Here is a proof that no such continuous functions exist. I’ll use juxtaposition to denote function composition. As noted in the comments,
$$h^2=fgh=f^2=ghf=g^2.$$
Let $e=f^4=g^4=h^4$. Note that $fgf=hf=g$ and $gfg=gh=f$, so
$$ef=g^4f=gf^2gf=gfg=f,$$
$$fe=fg^4=fgf^2g=gfg=f.$$
Similarly $eg=g=ge$ and $eh=h=he$. In particular $e^2=ef^4=f^4=e$, so $e$ is idempotent. Consider its image $X=\mathrm{im}\,e\subseteq\mathbb R$, so $e|_X$ is the identity. We have $\mathrm{im}\,f\subseteq X$ since $ef=f$. Moreover $f|_X^{4}=e|_X=\mathrm{id}_X$, so $f|_X$ is a permutation of $X$, and similarly for $g$ and $h$. (aside: it now follows that $f|_X$, $g|_X$ and $h|_X$ generate a quotient of the quaternion group).

Suppose $|X|>1$. Since $e$ is continuous, $X$ is a (possibly infinite) interval.
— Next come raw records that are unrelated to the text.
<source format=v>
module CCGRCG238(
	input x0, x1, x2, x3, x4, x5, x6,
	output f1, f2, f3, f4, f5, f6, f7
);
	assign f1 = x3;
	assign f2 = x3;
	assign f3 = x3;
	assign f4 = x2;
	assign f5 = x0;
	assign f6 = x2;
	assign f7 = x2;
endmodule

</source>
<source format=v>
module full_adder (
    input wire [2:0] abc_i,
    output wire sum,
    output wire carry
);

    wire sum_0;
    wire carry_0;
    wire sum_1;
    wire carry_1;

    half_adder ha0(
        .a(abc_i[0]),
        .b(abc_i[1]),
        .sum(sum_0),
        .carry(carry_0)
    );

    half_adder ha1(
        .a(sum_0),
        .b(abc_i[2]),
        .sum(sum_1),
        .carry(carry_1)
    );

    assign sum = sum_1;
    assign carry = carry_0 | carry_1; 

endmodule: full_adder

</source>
Any continuous permutation of such a set is strictly monotone (either increasing or decreasing). Moreover the only strictly increasing involution of $X$ is the identity. Indeed suppose $\sigma$ is such a function. If $\sigma(x)>x$ then
$$x=\sigma^2(x)>\sigma(x)>x,$$
a contradiction. Similarly we cannot have $\sigma(x)<x$, so $\sigma$ is the identity.
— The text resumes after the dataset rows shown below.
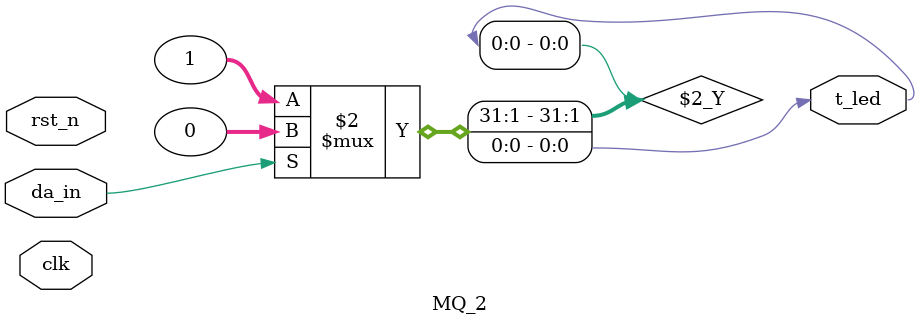
<source format=v>
`timescale 1ns / 1ps
module MQ_2(
clk,rst_n,t_led,da_in
    );
input clk;
input rst_n;
output  t_led;
input da_in;

assign t_led=(da_in==0)?1:0;
/*
always@(posedge clk or negedge rst_n)
begin
  if(!rst_n)
    t_led<=0;
  else if(da_in==0)
    t_led<=1;
else if(da_in==1)
    t_led<=0;

end
*/
endmodule


</source>
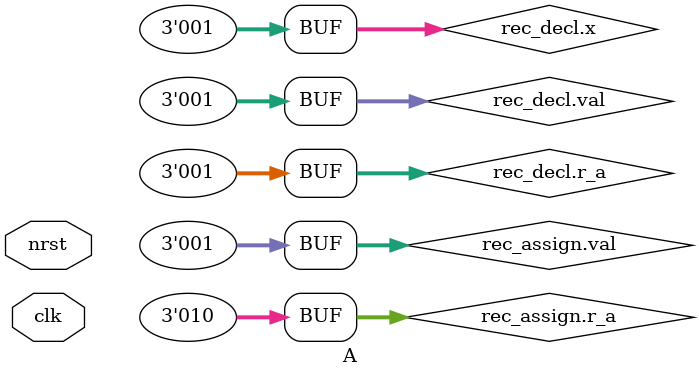
<source format=sv>

module B_top // "b_mod"
(
);

// Variables generated for SystemC signals
logic clk;
logic nrst;


//------------------------------------------------------------------------------
// Child module instances

A a_mod
(
  .clk(clk),
  .nrst(nrst)
);

endmodule



//==============================================================================
//
// Module: A (test_read_defined.cpp:76:5)
//
module A // "b_mod.a_mod"
(
    input logic clk,
    input logic nrst
);

// Variables generated for SystemC signals

//------------------------------------------------------------------------------
// Method process: rec_decl (test_read_defined.cpp:41:5) 

always_comb 
begin : rec_decl     // test_read_defined.cpp:41:5
    logic [2:0] x;
    logic [2:0] val;
    logic [2:0] r_a;
    x = 1;
    val = x;
    r_a = val;
end

//------------------------------------------------------------------------------
// Method process: rec_assign (test_read_defined.cpp:49:5) 

always_comb 
begin : rec_assign     // test_read_defined.cpp:49:5
    logic [2:0] val;
    logic [2:0] r_a;
    val = 1;
    r_a = val;
    r_a = 2;
end

endmodule



</source>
In particular $f|_X$, $g|_X$ and $h|_X$ are strictly monotone. Since $f|_X=g|_Xh|_X$, they can't all be decreasing. wlog suppose $f|_X$ is increasing. Then $f|_X^2$ is increasing. Since $f|_X^4=\mathrm{id}_X$, applying the above result twice gives $f|_X^2=\mathrm{id}_X$ and then $f|_X=\mathrm{id}_X$.

If $|X|=1$, then we also have $f|_X=\mathrm{id}_X$. In either case, for any $x\in\mathbb R$ we have $g(x)\in X$, so
$$h(x)=f(g(x))=g(x),$$
whence $h=g$.